Get important education news and analysis delivered straight to your inbox
Striking teachers in Chicago are fighting a contentious education reform that could overhaul how teachers are paid and evaluated, highlighting the difficulty of judging teachers by the performance of their students.
While the debate plays out dramatically in Illinois, new teacher evaluation systems have created conflict in other states, including Florida and Tennessee, which now use students’ standardized test scores in their evaluations of teachers. And the stakes of such evaluations are increasing in many places, with personnel decisions often hinging on the results.
A 2010 law passed in Illinois requires that all schools in the state adopt a new evaluation system by the 2016-2017 school year. In Chicago, student “growth”—or improvement—on standardized tests will count for at least 25 percent of a teacher’s evaluation, a system that Chicago Teachers Union President Karen Lewis has called “unacceptable.”
Lewis says that the new system will place undue emphasis on scores affected by student factors outside of a teacher’s control, like poverty and homelessness.
Her concerns echo those voiced by teachers around the country, who argue that student growth measures are unproven and should not be used in decisions about tenure and layoffs. Proponents say the new systems are far superior to those of the past and hold teachers accountable for how much students do—or do not—learn in their classrooms.

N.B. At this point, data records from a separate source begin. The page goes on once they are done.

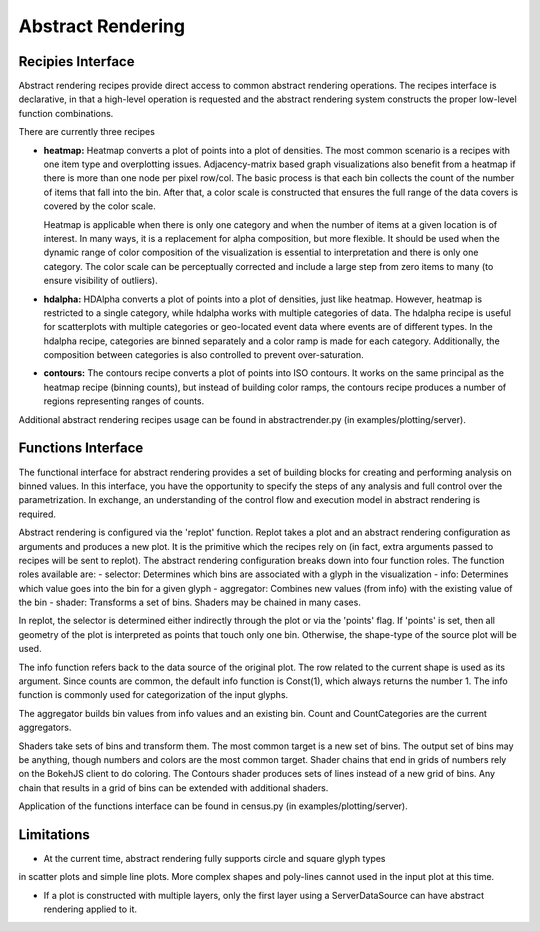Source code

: .. _userguid_ar:

Abstract Rendering
==================

.. contents::
    :local:
    :depth: 2

 Abstract rendering is a bin-based rendering technique
 that provides greater control over a visual representation
 and access to larger data sets through server-side processing.
 There are two interfaces for abstract rendering in Bokeh:
 (1) a low-level `functions' interface that provides access to the details
 of the abstract rendering process and
 (2) a high-level `recipies' interface that provides common abstract rendering
 configurations with good defaults and only optional parameterization.
 The recipies interface actually produces elements in the low-level
 interface, but through a level of indirection to simplify construction.

 At a high level, all abstract rendering applications start with a plot.
 Abstract rendering takes the plot and renders it to a canvas that uses
 data values instead of colors and bins instead of pixels. With the data
 values collected into bins, the plot can be analized and transformed to 
 ensure the true nature of the underlying data source is preserved.  
 This second step is referred to as 'shading' 
 (older versions of abstract rendering called this step 'transfer', 
 but the current version is more general and thus the name change).
 
 The abstract rendering interfaces take an existing Bokeh plot as a parameter.
 They produce binning and shading processes, which are  attached to a data source.
 They also produce a new plot to consume the results of the shading. 
 and produce a new plot. By default, the old plot is removed.  
 Abstract rendering is tied to the bokeh server infrastructure, and can
 thus only be used with an active bokeh server and with plots employing
 a ServerDataSource.

Recipies Interface
---------------------

Abstract rendering recipes provide direct access to common abstract
rendering operations.  The recipes interface is declarative,
in that a high-level operation is requested and the abstract rendering
system constructs the proper low-level function combinations.  


There are currently three recipes

- **heatmap:** 
  Heatmap converts a plot of points into a plot of densities.
  The most common scenario is a recipes with one item type and overplotting issues.
  Adjacency-matrix based graph visualizations also benefit from a heatmap if there is more than one node per pixel row/col.
  The basic process is that each bin collects the count of the number of items
  that fall into the bin.  After that, a color scale is constructed that ensures
  the full range of the data covers is covered by the color scale.

  Heatmap is applicable when there is only one category and when the number of items
  at a given location is of interest.  In many ways, it is a replacement for 
  alpha composition, but more flexible.  It should be used when the dynamic
  range of color composition of the visualization is essential to interpretation
  and there is only one category. The color scale can be perceptually corrected
  and include a large step from  zero items to many (to ensure visibility of outliers).
  
- **hdalpha:**
  HDAlpha converts a plot of points into a plot of densities, just like heatmap.
  However, heatmap is restricted to a single category, while hdalpha works with multiple categories of data.
  The hdalpha recipe is useful for scatterplots with multiple categories or
  geo-located event data where events are of different types. 
  In the hdalpha recipe, categories are binned separately and a color ramp is made for each category.
  Additionally, the composition between categories is also controlled to prevent over-saturation. 
  

- **contours:**
  The contours recipe converts a plot of points into ISO contours.
  It works on the same principal as the heatmap recipe (binning counts),
  but instead of building color ramps, the contours recipe produces 
  a number of regions representing ranges of counts. 




Additional abstract rendering recipes usage can be found 
in abstractrender.py (in examples/plotting/server).


Functions Interface
---------------------

The functional interface for abstract rendering provides a set of building blocks for
creating and performing analysis on binned values.  In this interface, you have the 
opportunity to specify the steps of any analysis and full control over the parametrization.
In exchange, an understanding of the control flow and execution model in abstract rendering
is required.

Abstract rendering is configured via the 'replot' function.
Replot takes a plot and an abstract rendering configuration as arguments 
and produces a new plot.  It is the primitive which the recipes rely on
(in fact, extra arguments passed to recipes will be sent to replot).
The abstract rendering configuration breaks down into four function roles.
The function roles available are:
- selector: Determines which bins are associated with a glyph in the visualization
- info: Determines which value goes into the bin for a given glyph
- aggregator: Combines new values (from info) with the existing value of the bin
- shader: Transforms a set of bins.  Shaders may be chained in many cases.

In replot, the selector is determined either indirectly through the plot or via
the 'points' flag.  If 'points' is set, then all geometry of the plot is interpreted
as points that touch only one bin.  Otherwise, the shape-type of the source plot 
will be used.

The info function refers back to the data source of the original plot. The row
related to the current shape is used as its argument. Since counts are common,
the default info function is Const(1), which always returns the number 1.
The info function is commonly used for categorization of the input glyphs.

The aggregator builds bin values from info values and an existing bin.
Count and CountCategories are the current aggregators.

Shaders take sets of bins and transform them.  The most common target is a 
new set of bins.  The output set of bins may be anything, though numbers and colors
are the most common target.  Shader chains that end in grids of numbers rely
on the BokehJS client to do coloring.  The Contours shader produces sets of lines
instead of a new grid of bins.  Any chain that results in a grid of bins can be
extended with additional shaders.

Application of the functions interface can be found 
in census.py (in examples/plotting/server).



Limitations
--------------
- At the current time, abstract rendering fully supports circle and square glyph types 
in scatter plots and simple line plots.  More complex shapes and poly-lines cannot 
used in the input plot at this time.

- If a plot is constructed with multiple layers, only the first layer using a ServerDataSource
  can have abstract rendering applied to it.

For decades, teacher evaluations were based on infrequent, scheduled observations. In most cases, teachers would be deemed either satisfactory or unsatisfactory, and unsatisfactory ratings were rare.
Chicago’s evaluation system, developed in the 1970s, is based on “a checklist of subjective, surface level details such as references to clothing, administrative tasks, and bulletin boards,” the Chicago Public Schools said in a press release earlier this year.

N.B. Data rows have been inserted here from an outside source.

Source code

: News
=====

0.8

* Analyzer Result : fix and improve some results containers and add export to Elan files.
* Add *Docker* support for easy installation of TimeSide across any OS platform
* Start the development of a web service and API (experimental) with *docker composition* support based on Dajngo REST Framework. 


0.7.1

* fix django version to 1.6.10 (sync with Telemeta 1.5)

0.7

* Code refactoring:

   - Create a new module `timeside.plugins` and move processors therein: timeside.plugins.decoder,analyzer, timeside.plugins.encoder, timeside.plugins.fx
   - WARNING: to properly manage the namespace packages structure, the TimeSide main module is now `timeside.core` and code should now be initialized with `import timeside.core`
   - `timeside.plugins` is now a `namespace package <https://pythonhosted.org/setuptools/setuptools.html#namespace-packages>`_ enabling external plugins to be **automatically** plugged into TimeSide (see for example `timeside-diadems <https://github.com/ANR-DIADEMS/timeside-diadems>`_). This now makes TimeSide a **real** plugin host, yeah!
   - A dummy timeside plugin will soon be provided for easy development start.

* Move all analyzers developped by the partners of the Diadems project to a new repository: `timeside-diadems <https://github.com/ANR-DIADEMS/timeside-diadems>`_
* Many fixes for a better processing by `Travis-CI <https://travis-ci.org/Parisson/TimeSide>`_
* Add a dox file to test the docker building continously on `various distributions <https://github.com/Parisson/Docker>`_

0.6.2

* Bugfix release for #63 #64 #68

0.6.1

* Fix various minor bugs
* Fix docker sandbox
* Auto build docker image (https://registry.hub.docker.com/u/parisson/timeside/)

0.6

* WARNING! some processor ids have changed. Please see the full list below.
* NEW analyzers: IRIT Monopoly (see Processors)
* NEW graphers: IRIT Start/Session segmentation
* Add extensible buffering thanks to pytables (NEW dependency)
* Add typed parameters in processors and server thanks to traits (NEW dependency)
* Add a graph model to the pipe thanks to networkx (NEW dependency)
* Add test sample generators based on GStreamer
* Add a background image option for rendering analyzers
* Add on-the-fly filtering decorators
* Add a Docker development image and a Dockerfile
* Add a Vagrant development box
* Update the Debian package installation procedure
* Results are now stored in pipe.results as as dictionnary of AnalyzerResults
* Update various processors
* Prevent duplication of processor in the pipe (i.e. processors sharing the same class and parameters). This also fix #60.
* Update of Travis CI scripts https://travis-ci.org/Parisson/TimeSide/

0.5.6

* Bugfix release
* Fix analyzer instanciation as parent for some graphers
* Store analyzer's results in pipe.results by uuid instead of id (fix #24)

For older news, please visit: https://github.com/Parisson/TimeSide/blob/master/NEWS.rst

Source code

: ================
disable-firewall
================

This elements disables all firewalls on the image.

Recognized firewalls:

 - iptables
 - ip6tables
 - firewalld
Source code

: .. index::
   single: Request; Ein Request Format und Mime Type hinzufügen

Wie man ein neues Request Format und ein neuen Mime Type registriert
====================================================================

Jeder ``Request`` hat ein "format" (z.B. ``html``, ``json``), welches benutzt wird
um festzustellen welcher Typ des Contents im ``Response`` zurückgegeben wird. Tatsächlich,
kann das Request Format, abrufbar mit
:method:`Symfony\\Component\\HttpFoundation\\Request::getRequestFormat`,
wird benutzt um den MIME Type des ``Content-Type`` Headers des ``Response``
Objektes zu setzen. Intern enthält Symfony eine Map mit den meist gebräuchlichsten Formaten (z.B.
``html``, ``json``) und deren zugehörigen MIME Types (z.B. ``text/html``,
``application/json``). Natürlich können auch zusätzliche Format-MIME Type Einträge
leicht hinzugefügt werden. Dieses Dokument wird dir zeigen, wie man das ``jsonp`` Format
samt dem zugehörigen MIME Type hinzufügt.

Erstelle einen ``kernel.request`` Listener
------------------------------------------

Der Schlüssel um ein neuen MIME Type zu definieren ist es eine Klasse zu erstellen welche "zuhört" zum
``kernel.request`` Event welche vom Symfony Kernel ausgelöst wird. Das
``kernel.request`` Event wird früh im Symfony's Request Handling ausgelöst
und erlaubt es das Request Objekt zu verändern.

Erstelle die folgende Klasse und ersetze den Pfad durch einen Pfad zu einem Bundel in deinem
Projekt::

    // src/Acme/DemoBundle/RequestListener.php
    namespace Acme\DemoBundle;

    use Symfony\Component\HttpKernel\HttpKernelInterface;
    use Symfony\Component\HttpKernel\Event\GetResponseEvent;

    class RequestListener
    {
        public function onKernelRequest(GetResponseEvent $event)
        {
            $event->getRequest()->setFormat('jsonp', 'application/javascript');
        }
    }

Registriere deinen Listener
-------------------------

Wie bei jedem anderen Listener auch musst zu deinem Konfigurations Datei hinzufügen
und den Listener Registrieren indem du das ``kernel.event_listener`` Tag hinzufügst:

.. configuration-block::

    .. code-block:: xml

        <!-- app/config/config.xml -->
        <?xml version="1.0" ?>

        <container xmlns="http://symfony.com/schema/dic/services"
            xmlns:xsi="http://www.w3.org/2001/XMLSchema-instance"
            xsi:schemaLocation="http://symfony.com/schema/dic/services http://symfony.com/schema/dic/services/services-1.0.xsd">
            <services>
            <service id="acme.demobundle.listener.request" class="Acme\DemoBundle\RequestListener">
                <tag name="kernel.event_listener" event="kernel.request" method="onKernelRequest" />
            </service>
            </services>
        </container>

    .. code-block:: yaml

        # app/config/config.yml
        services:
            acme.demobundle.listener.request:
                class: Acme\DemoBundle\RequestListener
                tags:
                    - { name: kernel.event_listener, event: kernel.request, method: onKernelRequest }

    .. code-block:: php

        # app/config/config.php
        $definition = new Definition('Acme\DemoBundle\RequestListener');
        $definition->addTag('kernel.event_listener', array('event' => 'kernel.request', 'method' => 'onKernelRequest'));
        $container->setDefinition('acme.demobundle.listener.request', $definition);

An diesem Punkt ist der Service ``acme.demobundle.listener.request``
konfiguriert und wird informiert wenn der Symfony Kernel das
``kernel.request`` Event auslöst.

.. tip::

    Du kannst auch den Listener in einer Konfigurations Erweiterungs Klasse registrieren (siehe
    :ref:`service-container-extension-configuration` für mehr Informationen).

Since 2010, The Hechinger Report has been taking an in-depth look at efforts to improve teacher effectiveness. What’s the best way to identify a good teacher? Should test scores be used to hire and fire teachers? How is the role of a school principal changing? Are schools improving as a result of the new efforts?
The push to change teacher evaluations has been driven largely by nonprofit groups and politicians, and it follows research demonstrating that teacher effectiveness is the most important in school-factor affecting student performance.
The Obama administration’s 4.35 billion dollar Race to the Top initiative, a competitive grant that offered states money in return for reforms, included incentives for states to adopt evaluation procedures aimed at better determining teacher effectiveness.
New teacher evaluation systems have been changed in at least 33 states since 2009, and more than two dozen states are relying on both observations and student growth on test scores to judge a teacher’s effectiveness. Many states are using “value-added” models to grade teachers, which involve complex formulas that take into account factors like a student’s past test scores and attendance to predict what his or her score will be on this year’s test. Teachers in these states will be held responsible for getting their students to meet or exceed that expected score.
Chicago will use a value-added model at the elementary level and an “expected gain model” at the high school level. The expected gain model does not take other factors like attendance or poverty into account, and only measures the percentage of a teacher’s students who meet or surpass their expected growth scores, which are based on beginning-of-year tests.
Other systems rolling out new evaluation systems have also experienced push-back. In 2010, when officials in Washington, D.C., implemented a new evaluation system, seven percent of the teaching force was fired. In Tennessee, where student test scores count for 35 percent of a teacher’s evaluation, questions have been raised about the system’s accuracy and reliability, with someteachers seeing inconsistencies between the scores they receive on observations and their value-added ratings.